Autres candidats dans Lac-Saint-Jean

Eric Girard, Coalition avenir Québec

Ancien vice-président régional de l’Union des producteurs agricoles du Québec, il sollicite un deuxième mandat.

William Fradette, Parti québécois

Le jeune candidat tente sa chance pour la deuxième fois après une défaite crève-cœur en 2018. Il était jusqu’à tout récemment conseiller politique du député bloquiste Alexis Brunelle-Duceppe.

Luc Martel, Parti conservateur du Québec

Cet entrepreneur en construction a été séduit par l’appel d’Éric Duhaime après avoir constaté l’impact du confinement sur l’économie locale.
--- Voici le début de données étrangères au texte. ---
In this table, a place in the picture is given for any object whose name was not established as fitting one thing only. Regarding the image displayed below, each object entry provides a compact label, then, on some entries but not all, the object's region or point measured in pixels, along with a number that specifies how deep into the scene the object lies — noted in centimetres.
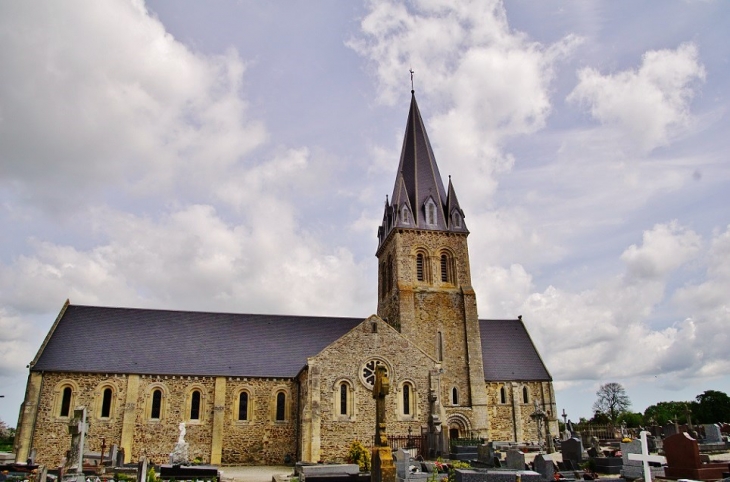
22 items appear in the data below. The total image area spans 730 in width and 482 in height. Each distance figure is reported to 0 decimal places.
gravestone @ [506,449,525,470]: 1789
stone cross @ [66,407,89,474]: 1792
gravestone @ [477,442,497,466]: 2037
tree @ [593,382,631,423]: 7638
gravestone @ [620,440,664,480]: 1598
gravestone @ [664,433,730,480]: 1419
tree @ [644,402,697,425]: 6624
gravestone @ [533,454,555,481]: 1582
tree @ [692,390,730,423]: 5516
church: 2895
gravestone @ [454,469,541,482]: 1412
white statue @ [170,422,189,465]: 2251
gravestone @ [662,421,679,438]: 2600
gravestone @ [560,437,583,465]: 1967
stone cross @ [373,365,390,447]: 1434
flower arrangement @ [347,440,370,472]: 2257
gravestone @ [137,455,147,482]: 1475
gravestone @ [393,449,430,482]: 1584
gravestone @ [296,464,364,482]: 1608
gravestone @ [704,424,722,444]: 2662
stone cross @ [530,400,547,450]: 3291
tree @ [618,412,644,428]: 6612
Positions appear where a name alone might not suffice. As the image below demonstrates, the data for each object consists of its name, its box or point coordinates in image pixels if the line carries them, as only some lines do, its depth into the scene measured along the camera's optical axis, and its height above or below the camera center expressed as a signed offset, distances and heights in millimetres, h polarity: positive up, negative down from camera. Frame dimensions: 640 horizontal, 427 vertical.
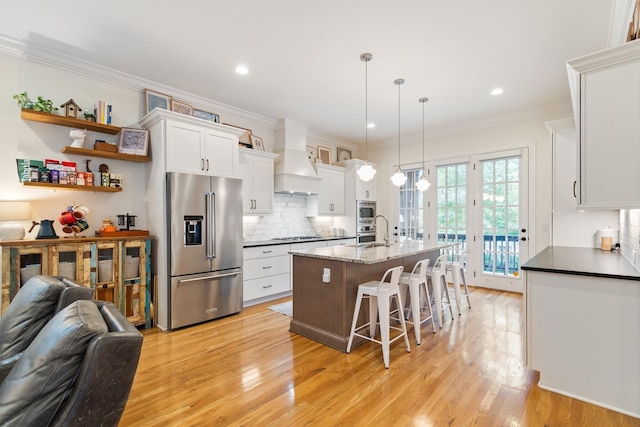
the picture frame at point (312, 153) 5953 +1170
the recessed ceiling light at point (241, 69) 3473 +1656
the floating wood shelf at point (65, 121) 2969 +950
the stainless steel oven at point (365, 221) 6207 -161
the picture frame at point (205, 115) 4297 +1409
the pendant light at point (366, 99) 3240 +1637
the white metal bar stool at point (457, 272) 3840 -748
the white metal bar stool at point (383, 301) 2583 -775
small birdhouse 3176 +1098
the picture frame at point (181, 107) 4062 +1424
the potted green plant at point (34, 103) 2914 +1067
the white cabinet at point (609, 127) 1646 +482
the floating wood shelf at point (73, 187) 2961 +275
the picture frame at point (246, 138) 4840 +1204
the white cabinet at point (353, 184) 6176 +602
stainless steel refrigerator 3434 -405
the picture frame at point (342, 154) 6605 +1280
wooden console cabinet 2684 -518
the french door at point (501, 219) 4922 -106
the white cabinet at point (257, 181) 4668 +512
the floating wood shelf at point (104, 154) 3190 +651
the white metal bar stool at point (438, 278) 3445 -742
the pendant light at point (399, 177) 3877 +458
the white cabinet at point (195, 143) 3471 +849
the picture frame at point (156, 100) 3817 +1445
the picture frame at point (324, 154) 6162 +1194
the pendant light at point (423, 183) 4344 +425
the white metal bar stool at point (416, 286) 2986 -732
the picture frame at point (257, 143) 5016 +1170
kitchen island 2898 -720
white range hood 5133 +867
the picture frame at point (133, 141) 3523 +833
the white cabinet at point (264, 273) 4305 -880
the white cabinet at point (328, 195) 5812 +361
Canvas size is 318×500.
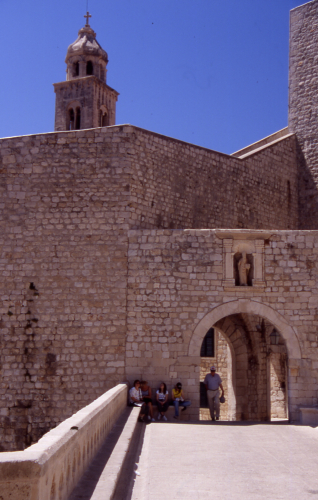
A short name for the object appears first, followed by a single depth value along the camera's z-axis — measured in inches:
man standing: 460.4
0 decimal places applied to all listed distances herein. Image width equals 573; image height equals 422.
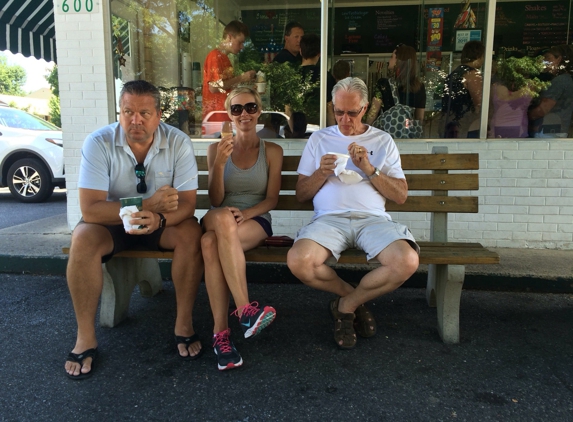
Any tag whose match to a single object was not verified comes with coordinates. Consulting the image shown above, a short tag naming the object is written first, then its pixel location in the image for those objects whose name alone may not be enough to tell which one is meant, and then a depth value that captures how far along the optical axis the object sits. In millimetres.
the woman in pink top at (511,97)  4613
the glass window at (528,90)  4629
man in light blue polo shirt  2602
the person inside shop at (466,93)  4574
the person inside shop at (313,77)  4750
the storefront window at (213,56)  4875
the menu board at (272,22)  5004
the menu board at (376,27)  5602
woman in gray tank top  2619
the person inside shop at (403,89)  4875
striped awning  6422
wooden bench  2803
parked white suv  8562
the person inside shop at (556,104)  4637
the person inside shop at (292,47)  4926
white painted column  4620
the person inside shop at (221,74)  5043
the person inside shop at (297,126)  4793
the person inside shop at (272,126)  4835
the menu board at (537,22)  6027
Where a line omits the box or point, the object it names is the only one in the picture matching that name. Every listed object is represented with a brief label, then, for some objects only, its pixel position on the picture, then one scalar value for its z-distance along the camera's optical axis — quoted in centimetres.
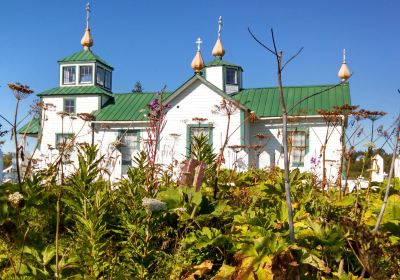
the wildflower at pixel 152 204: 234
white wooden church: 2294
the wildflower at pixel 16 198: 214
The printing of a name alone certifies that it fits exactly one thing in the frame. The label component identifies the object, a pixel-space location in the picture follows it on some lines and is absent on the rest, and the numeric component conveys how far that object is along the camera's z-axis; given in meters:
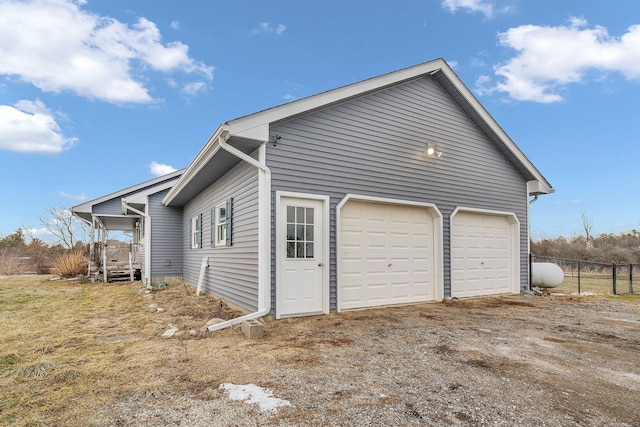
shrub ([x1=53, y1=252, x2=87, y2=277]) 14.59
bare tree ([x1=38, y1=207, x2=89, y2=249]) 24.86
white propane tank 10.45
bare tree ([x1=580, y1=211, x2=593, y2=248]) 29.56
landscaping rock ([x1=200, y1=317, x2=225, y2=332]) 4.90
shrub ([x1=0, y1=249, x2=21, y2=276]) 17.55
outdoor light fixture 7.34
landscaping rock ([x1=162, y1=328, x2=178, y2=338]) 4.70
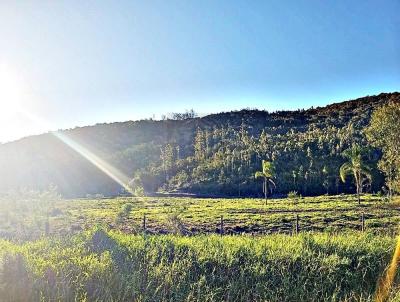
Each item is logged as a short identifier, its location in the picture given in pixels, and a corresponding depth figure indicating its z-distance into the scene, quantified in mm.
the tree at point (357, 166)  55906
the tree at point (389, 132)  35500
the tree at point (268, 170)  62062
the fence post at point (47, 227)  27359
Elsa Moulin, Québec solidaire

Cette technicienne en documentation originaire de France s’est installée au Québec il y a 12 ans. Elle s’était présentée aux élections municipales en 2021 pour le réseau Vague écologiste.

Rectificatif
À la suite d’une erreur survenue dans le processus d’édition du texte,
une version antérieure indiquait erronément que le candidat de la Coalition avenir Québec dans Lac-Saint-Jean est l’actuel ministre des Finances Eric Girard. Il s’agit d’un homonyme: deux députés caquistes actuels portent ce nom. Nos excuses.